Exercise passage
*** Block opens ***

Dry earwax? It's an Asian thing.
Via my friend Kate Muhl and the New York Times, I'm now aware that:
- I'm apparently related to some guy who looks like Jesse Ventura pulling a racist Asian caricature-face,
- My dry earwax is race-based, and
- I have EDAR. Which sounds as if it should be like gaydar, only for consumer electronics. A very Asian trait, I suppose. (It's actually a gene complex that codes for thick hair.)
Wet earwax is believed to have uses in insect trapping, self-cleaning, and prevention of dryness in the external auditory canal of the ear. It also produces an odor and causes sweating, which may play a role as a pheromone. The usefulness of dry earwax, however, is not well understood. Researchers believe it may have originated to prevent less odor and sweating, a possible adaptation to the cold climate that the population is believed to have lived in.
Earwax type and armpit odor are correlated, since populations with dry earwax, such as those of East Asia, tend to sweat less and have little or no body odor, whereas the wet earwax populations of Africa and Europe sweat more and so may have greater body odor. Several Asian features, such as small nostrils and the fold of fat above the eyelid, are conjectured to be adaptations to the cold. Less sweating, the Japanese authors suggest, may be another adaptation to the cold climate in which the ancestors of East Asian peoples are thought to have lived.

*** Block closes ***

Excerpted records

*** Block opens ***

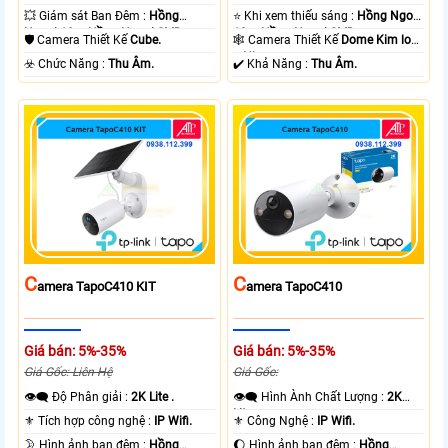
💥 Giám sát Ban Đêm :
Hồng
⭐ Khi xem thiếu sáng :
Hồng Ngoại
Ngoại 10m Hồng Ngoại SMD.
10m Hồng Ngoại SMD.
🛡 Camera Thiết Kế
Cube.
🕸️ Camera Thiết Kế
Dome Kim loại
+ Nhựa.
️☣️ Chức Năng :
Thu Âm.
️✔️ Khả Năng :
Thu Âm.
C
C
Amera TapoC410 KIT
Amera TapoC410
Giá bán: 5%-35%
Giá bán: 5%-35%
Giá Gốc: Liên Hệ
Giá Gốc:
👁️‍🗨 Độ Phân giải :
2K Lite .
👁️‍🗨 Hình Ành Chất Lượng :
2K
Lite .
⚜️ Tích hợp công nghệ :
IP Wifi.
⚜️ Công Nghệ :
IP Wifi.
🌛 Hình ảnh ban đêm :
Hồng
🌔 Hình ảnh ban đêm :
Hồng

*** Block closes ***

In two sentences, summarize the piece on dry earwax.

Reply to the task
Through a friend and the New York Times, the writer learns that their dry earwax is race-based and that they have EDAR, a gene complex that codes for thick hair. Populations with dry earwax, such as those of East Asia, tend to sweat less and have little or no body odor, and the Japanese authors suggest this may be an adaptation to the cold climate in which the ancestors of East Asian peoples are thought to have lived.